Porque á pesar de que la Dorotea le había fascinado, y empeñádole como una dificultad, la Dorotea sólo llenaba el deseo del joven, mientras doña Clara interesaba sus sentidos, su razón, su corazón, su vida; en una palabra, su cuerpo y su alma.
Don Juan sufría de una manera intensa; se encontraba entre dos mujeres: á la una le arrastraba todo, á la otra su deseo y su caridad.
Su caridad, porque había comprendido que Dorotea le amaba, á pesar del poco tiempo que había pasado desde su conocimiento, de una manera que no podía explicarse sino por otro hecho también excepcional: por el amor violento que el joven había concebido por doña Clara.
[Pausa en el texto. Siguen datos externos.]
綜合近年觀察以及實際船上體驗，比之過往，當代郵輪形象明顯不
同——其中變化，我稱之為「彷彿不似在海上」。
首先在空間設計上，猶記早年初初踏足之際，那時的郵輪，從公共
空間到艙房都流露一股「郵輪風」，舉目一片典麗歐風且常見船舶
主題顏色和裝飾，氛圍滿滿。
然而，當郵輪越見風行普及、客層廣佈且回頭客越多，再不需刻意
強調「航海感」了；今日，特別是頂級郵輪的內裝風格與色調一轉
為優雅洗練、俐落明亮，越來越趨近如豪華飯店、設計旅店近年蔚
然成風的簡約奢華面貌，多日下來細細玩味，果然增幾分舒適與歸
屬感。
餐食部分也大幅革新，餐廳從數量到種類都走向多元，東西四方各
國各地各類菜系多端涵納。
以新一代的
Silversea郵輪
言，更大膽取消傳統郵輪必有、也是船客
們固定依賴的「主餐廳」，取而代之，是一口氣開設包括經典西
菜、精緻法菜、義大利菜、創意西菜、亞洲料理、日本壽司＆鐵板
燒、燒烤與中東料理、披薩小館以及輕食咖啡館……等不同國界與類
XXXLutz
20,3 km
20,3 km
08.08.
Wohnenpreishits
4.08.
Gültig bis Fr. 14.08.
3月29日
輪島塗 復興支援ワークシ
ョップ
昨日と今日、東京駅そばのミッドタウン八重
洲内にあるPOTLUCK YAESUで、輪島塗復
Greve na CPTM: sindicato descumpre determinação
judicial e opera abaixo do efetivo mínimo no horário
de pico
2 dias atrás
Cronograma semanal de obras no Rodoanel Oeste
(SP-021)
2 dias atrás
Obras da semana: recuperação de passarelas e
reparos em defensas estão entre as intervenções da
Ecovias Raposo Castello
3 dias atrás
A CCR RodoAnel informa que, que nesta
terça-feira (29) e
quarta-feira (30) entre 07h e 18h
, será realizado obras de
Es verdad que don Juan había supuesto de la hermosa menina menos de lo que ella era, ya se tratase de hermosura de cuerpo, ó de hermosura de alma; de ternura hacia el ser que tuviera la fortuna de ser amado por ella, de tesoros de pureza reservados para aquel hombre; don Juan se había enamorado de sus suposiciones, y de ver que sus suposiciones habían sido mezquinas, debía enamorarse todo cuanto su alma era capaz de amar, que lo era hasta lo infinito; don Juan, pues, moría pensando en doña Clara, sufría recordando á la Dorotea.
Poema tranquilo y dulce la una; poema sombrío y desgarrador la otra; dos grandes mujeres, consideradas en cuanto al corazón, pero puestas en condiciones enteramente distintas: la una, altiva con su dignidad de mujer y de nobleza de raza; la otra, humilde, paciente, devorando en silencio las contrariedades de su nacimiento y de su vida; las dos hermosas, espirituales, codiciadas, celebradas; las dos hablando con lenguaje tentador, elocuente, al joven.
Don Juan, pues, tenía fiebre.
Pero enérgico, valiente, acostumbrado á acometer de frente las contrariedades vulgares que hasta entonces había experimentado, acometió de frente la dificultad excepcional en que se encontraba metido, y dijo para sí:
—El ser yo hijo de Osuna, ya no tiene remedio; en cuanto á doña Clara, será mi esposa, porque lo quiero; Dorotea... Dorotea será mi hermana.
Otro hombre hubiera dicho, frotándose las manos de alegría:
—Bastardo ó no, soy hijo de un gran señor, y tengo una gran renta; las dos célebres hermosuras de la corte y del teatro me aman; la una será mi mujer, la otra será mi querida.